Kalau melacak sebenarnya mudah. Saya mantan orang tambang, setiap kapal memiliki global positioning system, yang semua jalur pelayarannya bisa terlacak. Anda tinggal mewawancarai pihak kapal dan minta data jalur pelayarannya, sehingga tuduhan masyarakat ada pasir hilang bisa terbukti karena ada koordinatnya.
Bagaimana kalau terbukti mencuri?
Hukum. Kalau urusan seperti ini, Kementerian Kehutanan dan Lingkungan Hidup yang berwenang. Kalau kamu merusak lingkungan, bisa didenda puluhan miliar rupiah.
Siapa terhukumnya?
Perusahaan penyedia kapal. Tapi saya tak bisa memberi mereka sanksi. Itu wewenang Menteri Lingkungan Hidup.
Kapal itu disewa perusahaan reklamasi. Bisakah izin reklamasinya dicabut?
Enggak mungkin. Itu bukan salah dia, dan dia bisa menggugat kami ke Pengadilan Tata Usaha Negara. Saya sih enggak mau batalin. Kalau kalah, bayar Rp 400 triliun, bagaimana?
Bagaimana kalau ada yang menggugat?
Jika ada yang mau batalin reklamasi, saya senang. Kalau saya yang batalin, bisa dihajar orang. Berdasarkan Keputusan Presiden Tahun 1995, pemerintah Jakarta hanya mendapat 5 persen dari luas total lahan pulau, yang bisa dijual. Saya maunya 70 persen. Aturan reklamasi iu tidak fair.
Bukankah pemerintah ingin meninjau ulang reklamasi?
Saya mau memberi kewajiban tambahan.

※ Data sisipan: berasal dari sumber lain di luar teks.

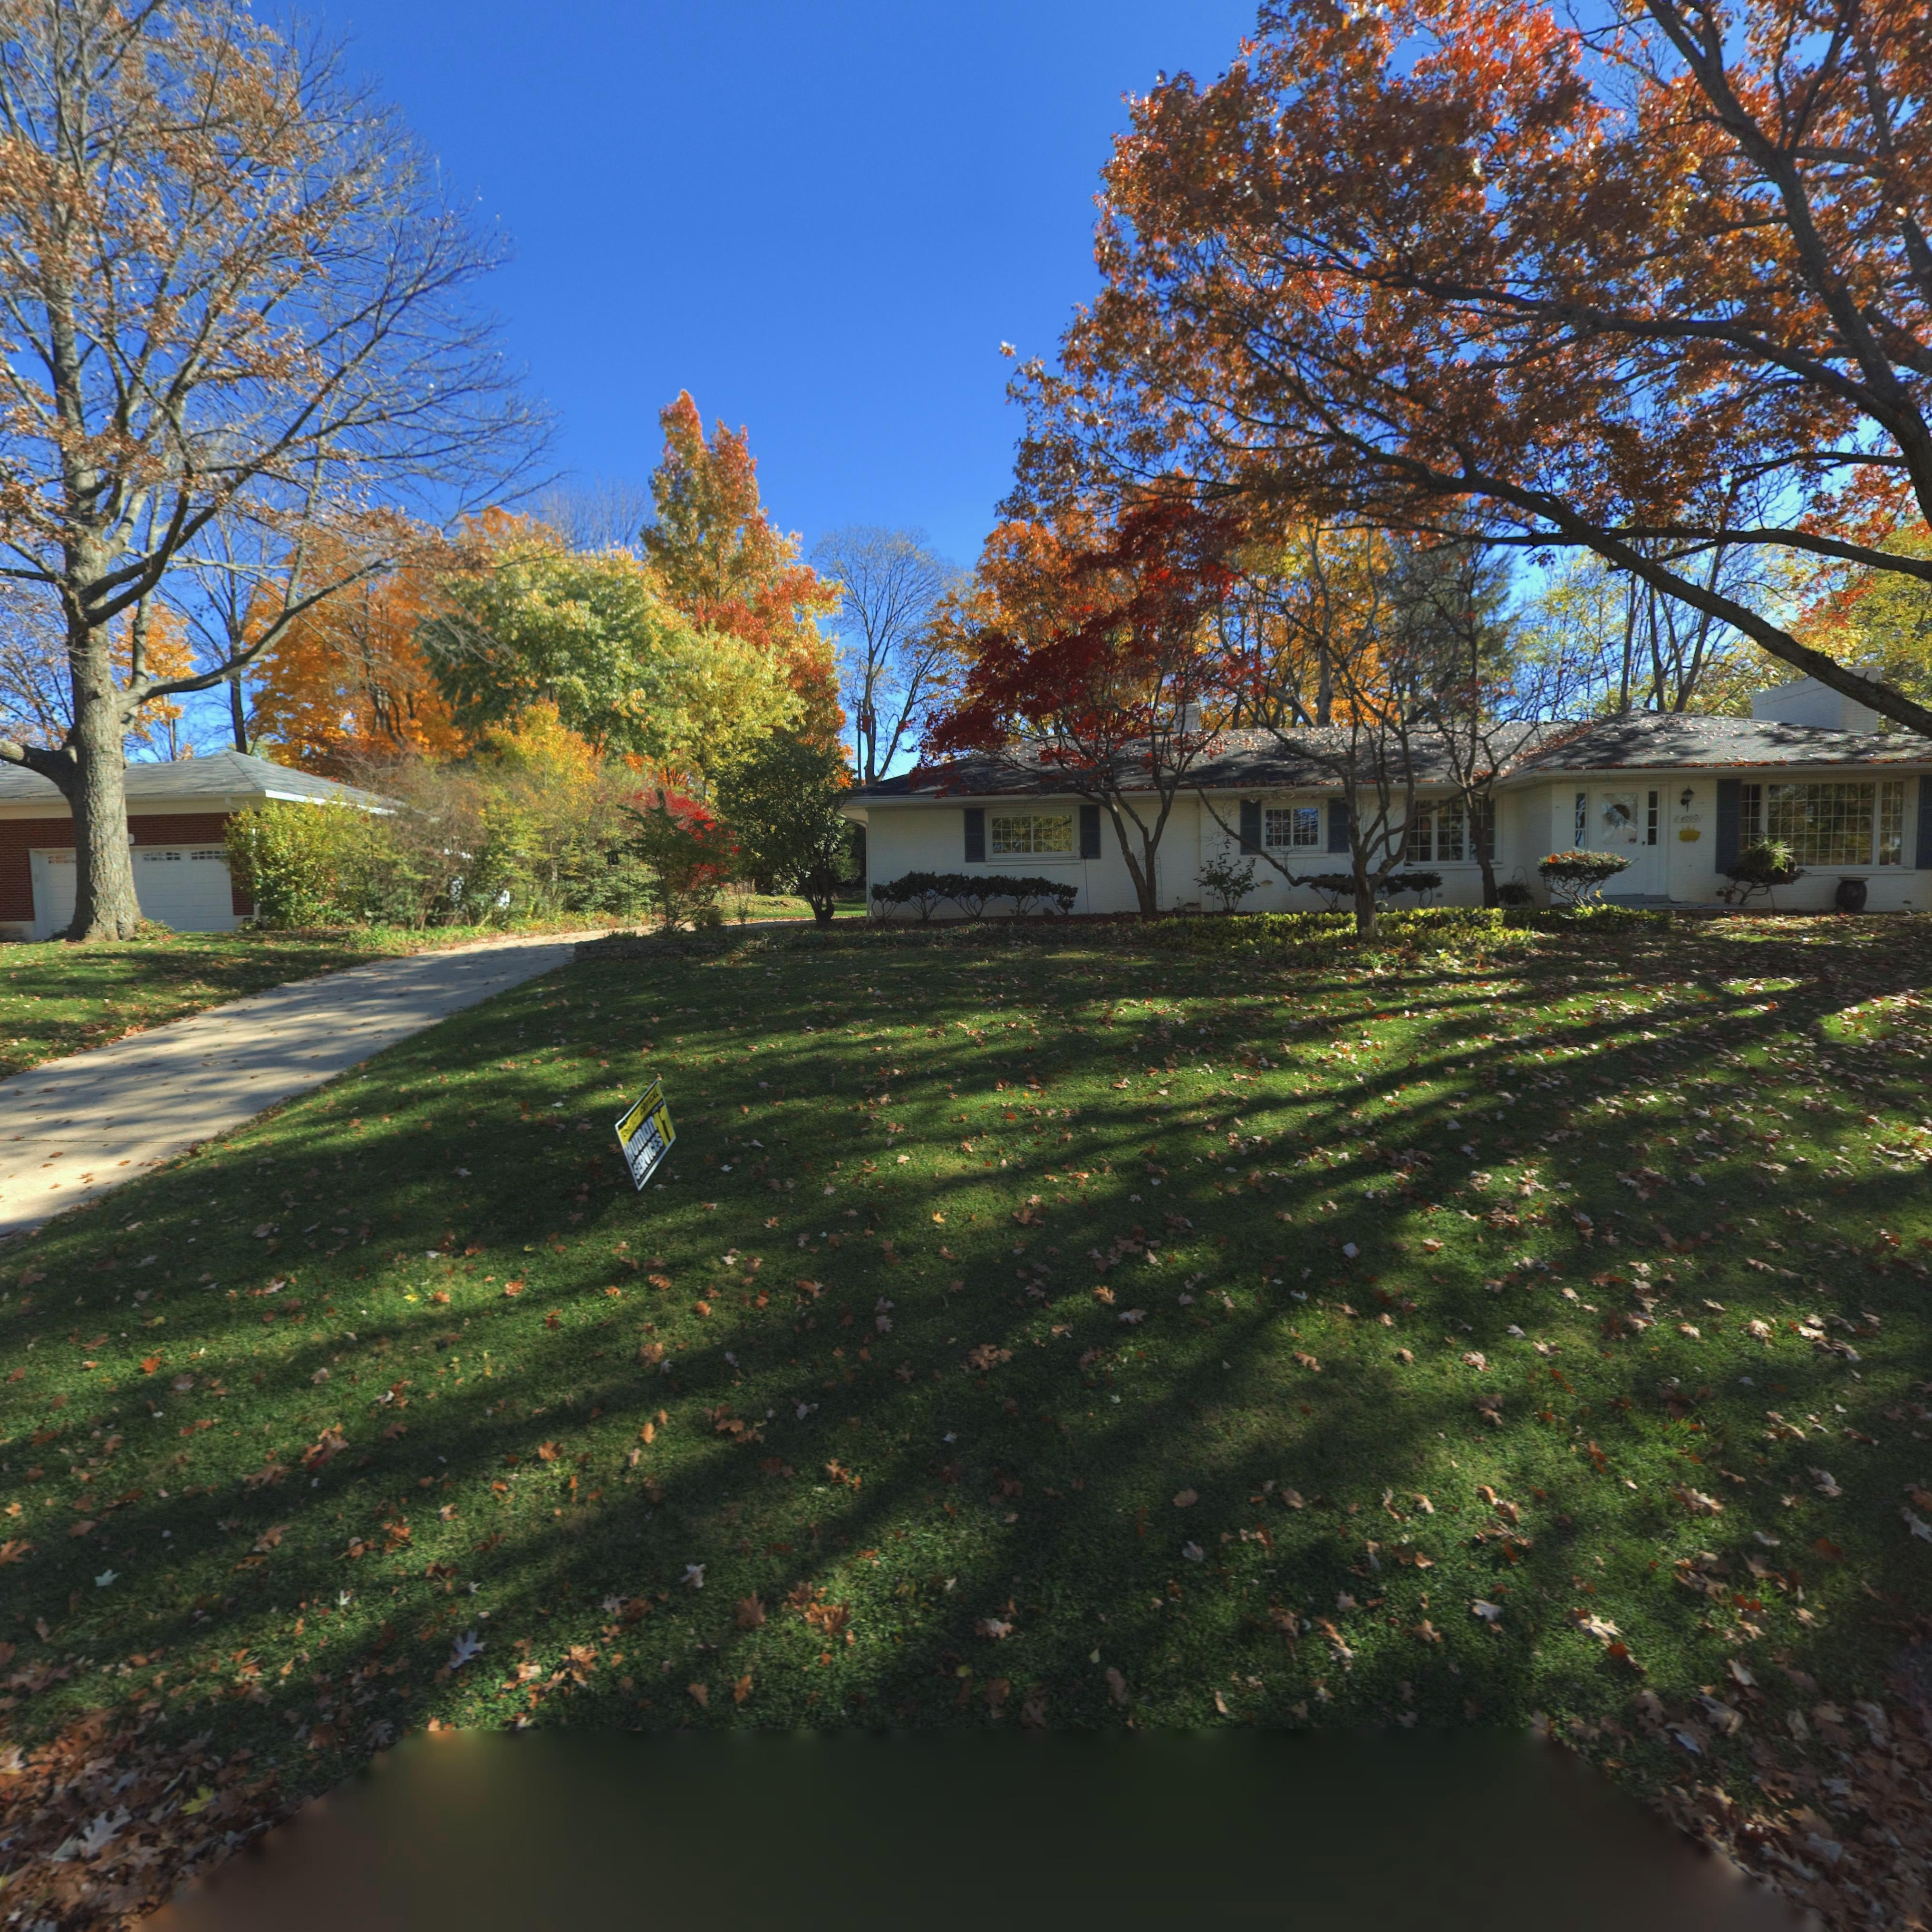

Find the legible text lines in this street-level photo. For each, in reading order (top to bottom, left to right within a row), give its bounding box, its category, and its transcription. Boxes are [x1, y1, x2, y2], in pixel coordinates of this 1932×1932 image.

[1679, 814, 1700, 823] StreetNumber: 4090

Kami tidak minta uang, tapi kontribusi terhadap pencegahan banjir di Jakarta, seperti pasang pompa, bersihin sungai di Jakarta Utara. Caranya, buat bendungan, waduk, dan pompa. Paksa mereka berkontribusi menangani banjir sebagai bagian dari kewajiban tambahan.
Proyek reklamasi masih tumpang-tindih, terutama di zona tengah. Satu pulau ada dua pengembang.
Iya, itu yang paling kacau. Karena PT Pelindo tanpa izin kami, dia bangun. Dia uruk terus. Kami tak bisa menyetop dia karena alasannya untuk kepentingan nasional. Boleh tidak? Itu bisa dipidana menguruk pulau tanpa izin IMB dan reklamasi.
Kementerian Kelautan dan Perikanan mempermasalahkan reklamasi...
Saya ini melanjutkan reklamasi. Kementerian Kelautan teriak-teriak saya melanggar aturan. Kalau lu mau cabut reklamasi, cabut dulu dong Keppres 1995. Aturan itu dibuat dengan pertimbangan para menteri juga.
Gara-gara reklamasi, perairan Kamal jadi dangkal sehingga tak bisa dilalui nelayan...
Kewajiban pengembang pulau untuk mengeruk. Budi daya kerang hijau terancam akibat reklamasi? Kami memang akan memindahkan budi daya kerang hijau agak ke depan. Di lokasi sekarang, lautnya sudah tercemar berat.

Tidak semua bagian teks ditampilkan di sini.